(Dataset entries)
☆ ☆ ☆ ☆ ☆ ☆ ☆

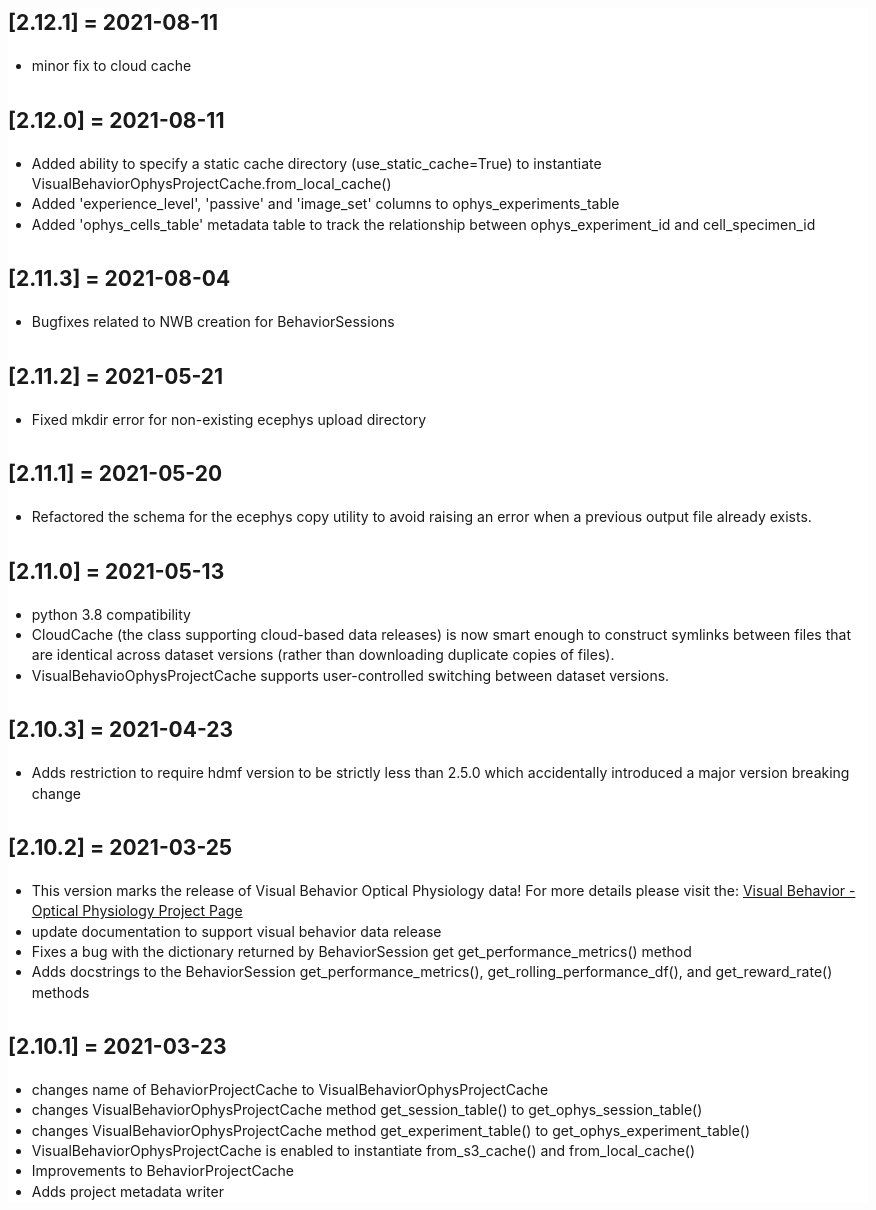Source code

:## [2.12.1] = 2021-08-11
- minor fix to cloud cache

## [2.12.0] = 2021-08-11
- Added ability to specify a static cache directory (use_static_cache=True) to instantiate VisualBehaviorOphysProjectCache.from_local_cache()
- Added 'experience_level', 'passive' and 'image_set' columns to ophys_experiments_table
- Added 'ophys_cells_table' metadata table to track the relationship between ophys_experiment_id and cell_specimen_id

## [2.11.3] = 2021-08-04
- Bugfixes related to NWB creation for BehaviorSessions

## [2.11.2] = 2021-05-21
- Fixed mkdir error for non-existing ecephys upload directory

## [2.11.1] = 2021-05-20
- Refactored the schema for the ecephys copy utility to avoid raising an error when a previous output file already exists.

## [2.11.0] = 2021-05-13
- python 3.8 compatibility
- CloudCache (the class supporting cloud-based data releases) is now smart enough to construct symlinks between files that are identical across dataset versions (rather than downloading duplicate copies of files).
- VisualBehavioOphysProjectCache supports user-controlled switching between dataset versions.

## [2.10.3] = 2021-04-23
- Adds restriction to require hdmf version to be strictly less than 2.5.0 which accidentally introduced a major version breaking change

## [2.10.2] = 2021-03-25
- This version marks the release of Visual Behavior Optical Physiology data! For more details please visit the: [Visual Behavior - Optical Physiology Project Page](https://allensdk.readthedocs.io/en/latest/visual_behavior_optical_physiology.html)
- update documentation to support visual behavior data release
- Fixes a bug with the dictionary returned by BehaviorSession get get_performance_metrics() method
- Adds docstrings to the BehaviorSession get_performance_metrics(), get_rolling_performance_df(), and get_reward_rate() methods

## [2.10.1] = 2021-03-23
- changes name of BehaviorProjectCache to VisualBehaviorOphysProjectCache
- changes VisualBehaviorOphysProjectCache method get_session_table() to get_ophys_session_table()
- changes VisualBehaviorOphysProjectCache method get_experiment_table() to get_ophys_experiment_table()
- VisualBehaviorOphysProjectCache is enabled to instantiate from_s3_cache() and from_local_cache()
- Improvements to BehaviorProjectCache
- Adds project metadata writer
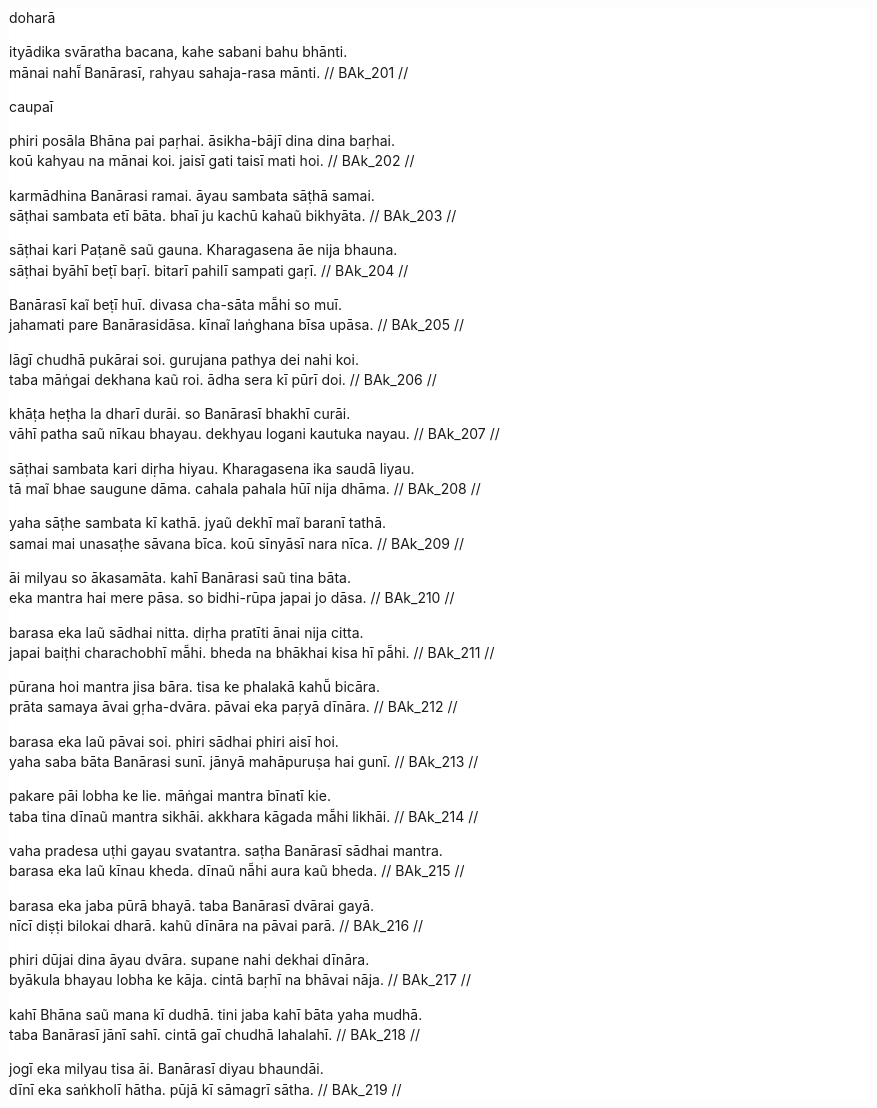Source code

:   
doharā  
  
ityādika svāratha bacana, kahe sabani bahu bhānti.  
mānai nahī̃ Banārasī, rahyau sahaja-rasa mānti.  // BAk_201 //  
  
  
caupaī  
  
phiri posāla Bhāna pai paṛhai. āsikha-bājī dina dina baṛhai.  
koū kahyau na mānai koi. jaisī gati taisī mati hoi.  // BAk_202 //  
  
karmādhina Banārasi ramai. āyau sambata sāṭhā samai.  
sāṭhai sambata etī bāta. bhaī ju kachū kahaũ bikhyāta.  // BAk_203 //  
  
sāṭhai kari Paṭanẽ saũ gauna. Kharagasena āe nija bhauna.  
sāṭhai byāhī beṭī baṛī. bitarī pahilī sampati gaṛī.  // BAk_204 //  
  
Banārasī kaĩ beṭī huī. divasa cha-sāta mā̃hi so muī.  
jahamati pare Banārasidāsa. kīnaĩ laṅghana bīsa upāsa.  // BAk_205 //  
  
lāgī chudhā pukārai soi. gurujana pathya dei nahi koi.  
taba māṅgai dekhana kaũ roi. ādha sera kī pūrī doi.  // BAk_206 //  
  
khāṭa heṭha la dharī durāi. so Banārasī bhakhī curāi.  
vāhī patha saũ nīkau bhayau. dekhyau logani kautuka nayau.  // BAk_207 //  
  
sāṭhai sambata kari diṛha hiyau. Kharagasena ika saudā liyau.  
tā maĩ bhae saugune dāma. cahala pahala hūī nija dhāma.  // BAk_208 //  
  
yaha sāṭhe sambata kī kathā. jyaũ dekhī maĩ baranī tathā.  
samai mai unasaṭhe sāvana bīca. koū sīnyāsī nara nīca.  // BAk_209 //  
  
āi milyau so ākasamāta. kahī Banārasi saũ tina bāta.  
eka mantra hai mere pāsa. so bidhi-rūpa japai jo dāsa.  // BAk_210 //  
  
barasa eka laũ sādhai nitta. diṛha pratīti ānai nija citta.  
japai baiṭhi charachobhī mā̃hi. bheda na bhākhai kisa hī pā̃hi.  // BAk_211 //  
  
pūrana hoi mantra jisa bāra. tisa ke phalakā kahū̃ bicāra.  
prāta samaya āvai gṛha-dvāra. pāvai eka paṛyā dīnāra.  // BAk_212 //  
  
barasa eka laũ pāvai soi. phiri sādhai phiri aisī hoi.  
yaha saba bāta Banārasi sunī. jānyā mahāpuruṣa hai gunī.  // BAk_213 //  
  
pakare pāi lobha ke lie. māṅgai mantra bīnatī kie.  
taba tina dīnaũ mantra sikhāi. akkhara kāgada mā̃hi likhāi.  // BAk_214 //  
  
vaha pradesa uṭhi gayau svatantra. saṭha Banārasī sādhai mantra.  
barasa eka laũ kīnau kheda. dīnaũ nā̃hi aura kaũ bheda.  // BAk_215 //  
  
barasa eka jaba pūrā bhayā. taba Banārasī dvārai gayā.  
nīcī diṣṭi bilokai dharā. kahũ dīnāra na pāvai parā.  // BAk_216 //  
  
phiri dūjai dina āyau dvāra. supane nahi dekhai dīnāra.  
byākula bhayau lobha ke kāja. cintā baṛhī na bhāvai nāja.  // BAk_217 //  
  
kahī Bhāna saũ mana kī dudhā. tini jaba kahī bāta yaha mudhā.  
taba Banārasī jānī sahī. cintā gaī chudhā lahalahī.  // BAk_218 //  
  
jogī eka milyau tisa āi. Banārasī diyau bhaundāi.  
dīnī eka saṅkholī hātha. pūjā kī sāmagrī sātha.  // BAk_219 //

☆ ☆ ☆ ☆ ☆ ☆ ☆

> What you need to do:
Each line of the records that holds the word "sambata" should be copied out.

> Written solution:
karmādhina Banārasi ramai. āyau sambata sāṭhā samai.  
sāṭhai sambata etī bāta. bhaī ju kachū kahaũ bikhyāta.  // BAk_203 //  
sāṭhai sambata kari diṛha hiyau. Kharagasena ika saudā liyau.  
yaha sāṭhe sambata kī kathā. jyaũ dekhī maĩ baranī tathā.  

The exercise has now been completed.